I have got a new camera at last! An iPhone (also at last, in the view of my family who have long derided me for my ancient little £7.50 mobile which couldn't take pictures at all). My first results are as mixed as you might expect from an ageing lensman, but the one above is hearteningly sharper and clearer than I ever managed with the iPad.
So is the one on the left here, designed to show the tinyness of the moth via my famous Thumb Method. But the matching pair on the right is not so successful and I have ditched one or two others where the light and the focus - very much related in digital photography, I find) have led to blurring. My other issue with the generally excellent digital world is the way that light changes colour. You can take two very different pictures, in colour terms, just by touching part of the view on the phone screen in lighter or darker spots.

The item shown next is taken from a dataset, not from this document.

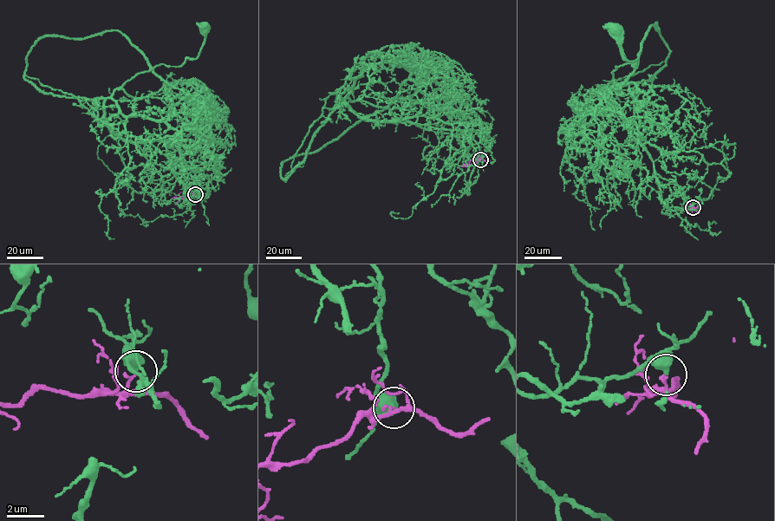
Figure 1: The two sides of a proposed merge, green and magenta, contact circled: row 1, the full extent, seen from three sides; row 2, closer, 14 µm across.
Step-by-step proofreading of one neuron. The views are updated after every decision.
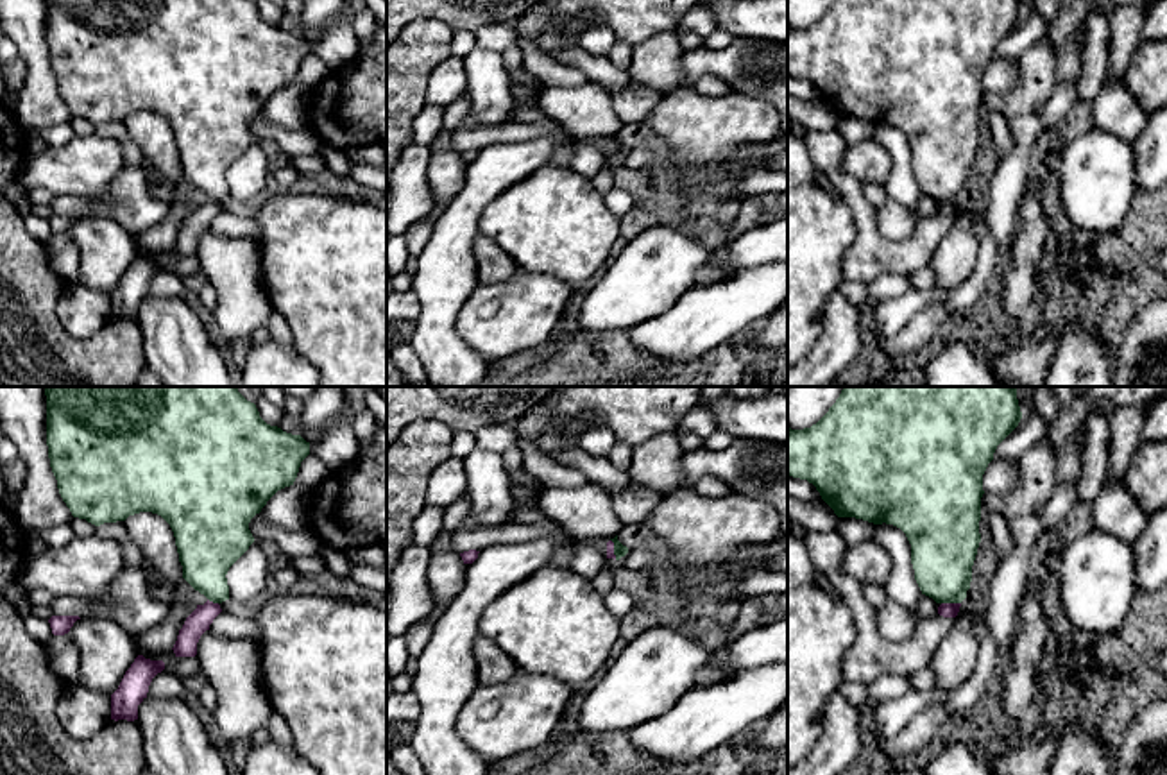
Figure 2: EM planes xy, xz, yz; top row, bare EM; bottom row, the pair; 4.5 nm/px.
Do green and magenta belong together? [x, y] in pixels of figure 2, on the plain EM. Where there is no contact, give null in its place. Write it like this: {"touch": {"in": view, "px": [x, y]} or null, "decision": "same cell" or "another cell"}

The moths above are a Dwarf Cream Wave on the left and a Small Fan-footed Wave on the right and they are real tiddlers but immensely delicate. My next moth is quite a lot larger but still modest in size: the Common (but delightful Emerald):
Here is another little Laura Ashley moth resting on the lid of the trap and fortunately undetected by a blackbird which was perching on the rain screen when I rolled up just before 6am. It's a Clouded Silver, very like the Waves but only a distant cousin. And finally, I've included the pic of the Clouded Border on the grass, not for interest in this regular arrival but to show the new camera's sharp focus on the adjacent fly.